**OBJECTIVE**
Copy out every line of the material, from the line with "2018 -> 2021" down to the line with "1900 | population: bold -> normal", with both of those lines included. Leave the pictures out of your answer.

**WORKING DATA**
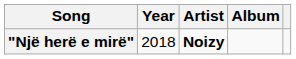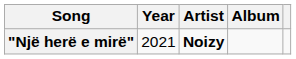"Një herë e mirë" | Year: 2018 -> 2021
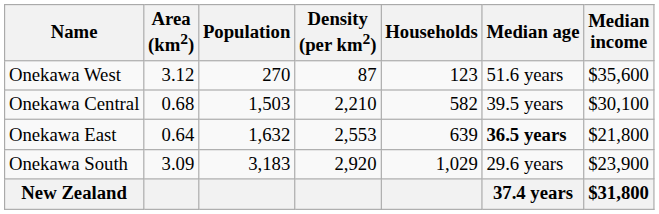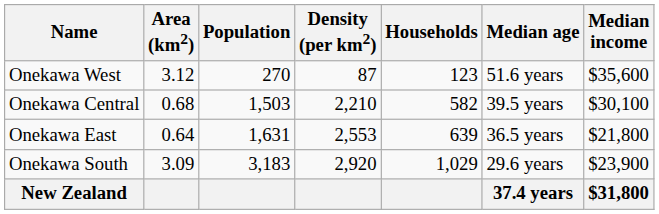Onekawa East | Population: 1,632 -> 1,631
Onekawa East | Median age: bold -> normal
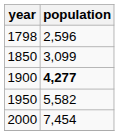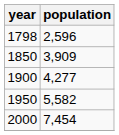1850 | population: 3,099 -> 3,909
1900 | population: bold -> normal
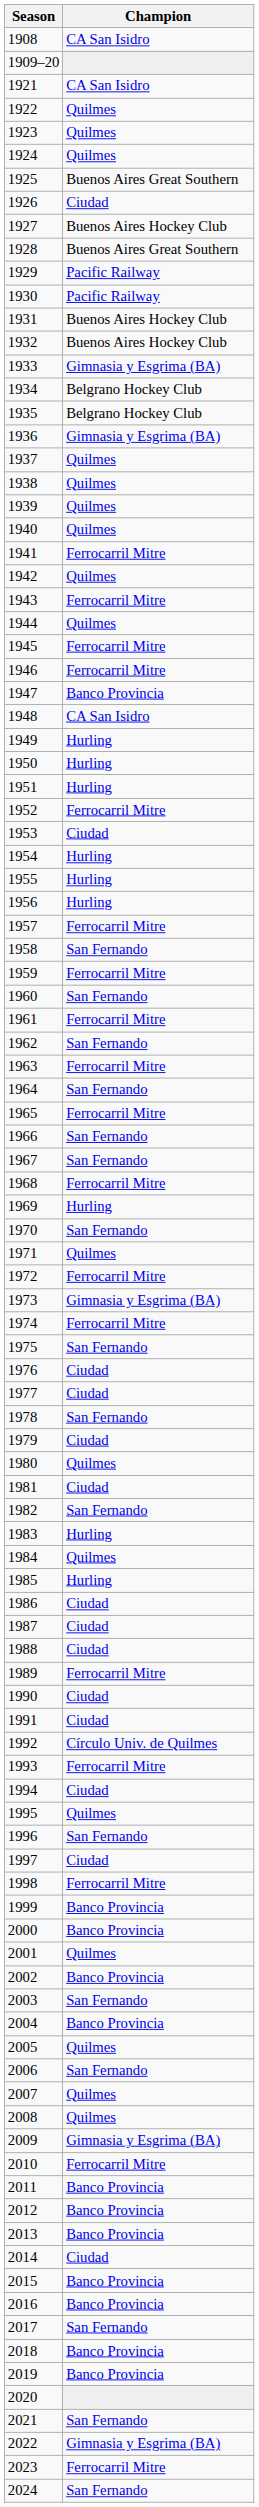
==
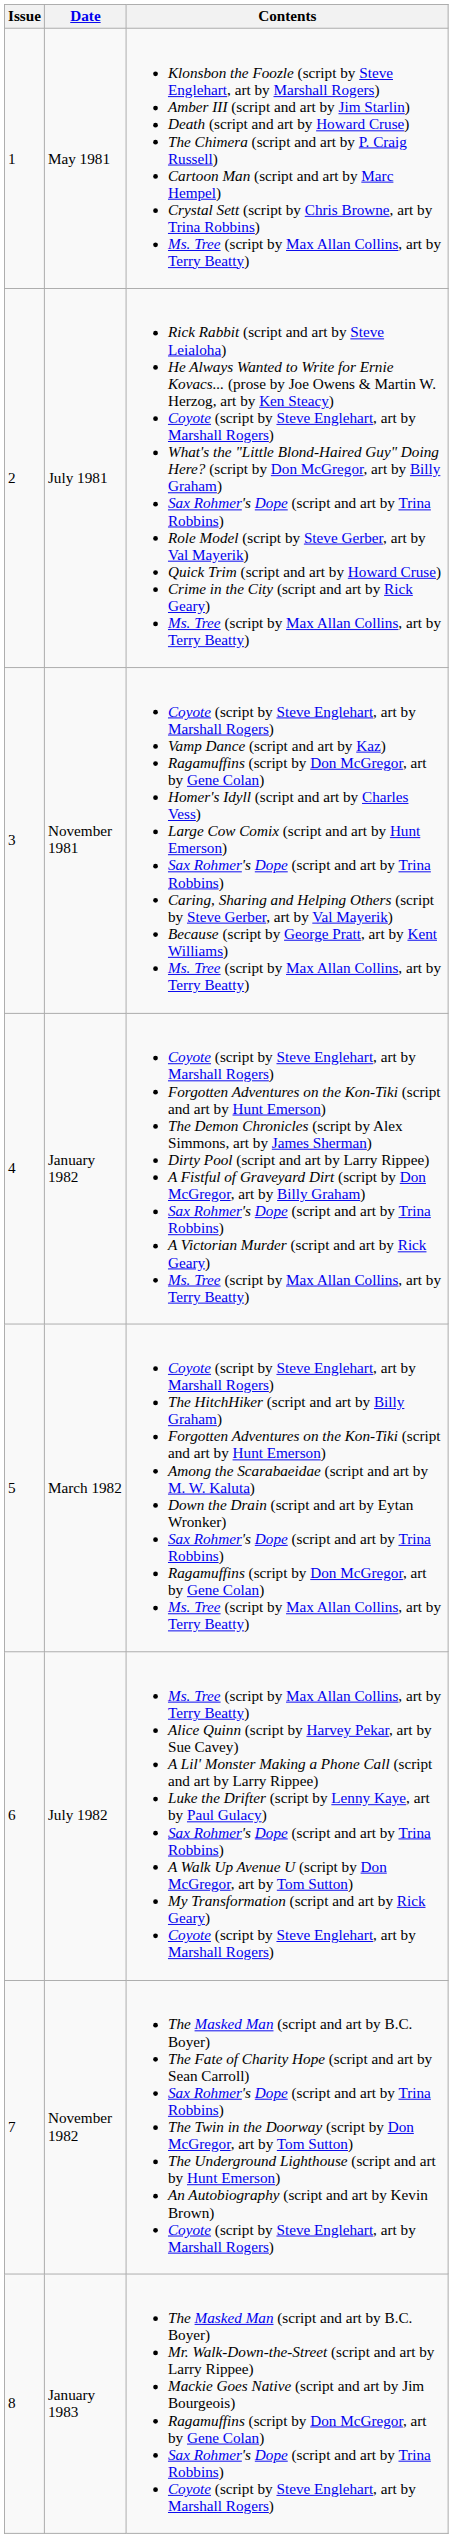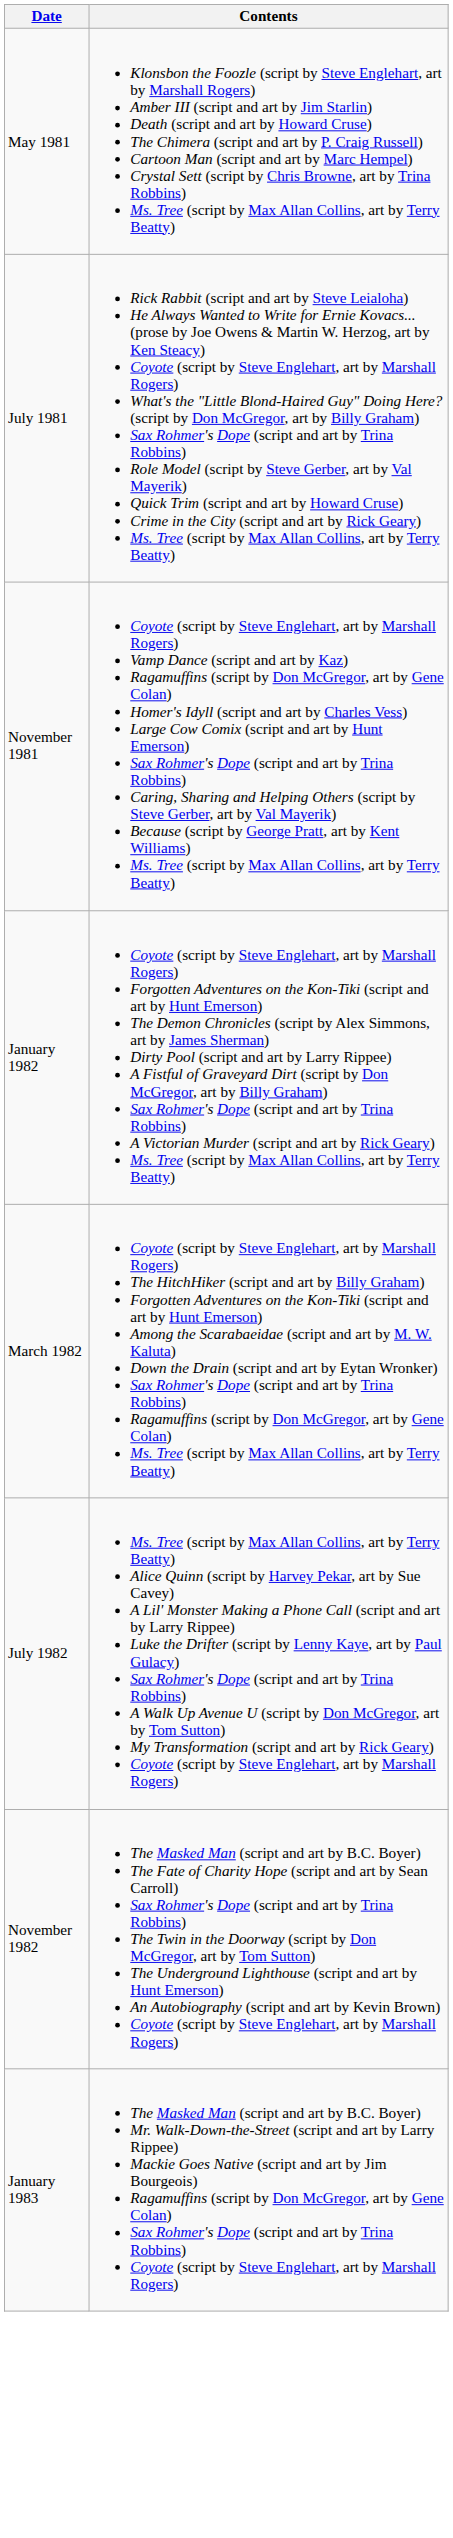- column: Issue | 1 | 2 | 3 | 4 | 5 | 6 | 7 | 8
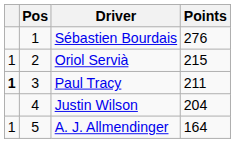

**FULL ANSWER**
"Një herë e mirë" | Year: 2018 -> 2021
Onekawa East | Population: 1,632 -> 1,631
Onekawa East | Median age: bold -> normal
1850 | population: 3,099 -> 3,909
1900 | population: bold -> normal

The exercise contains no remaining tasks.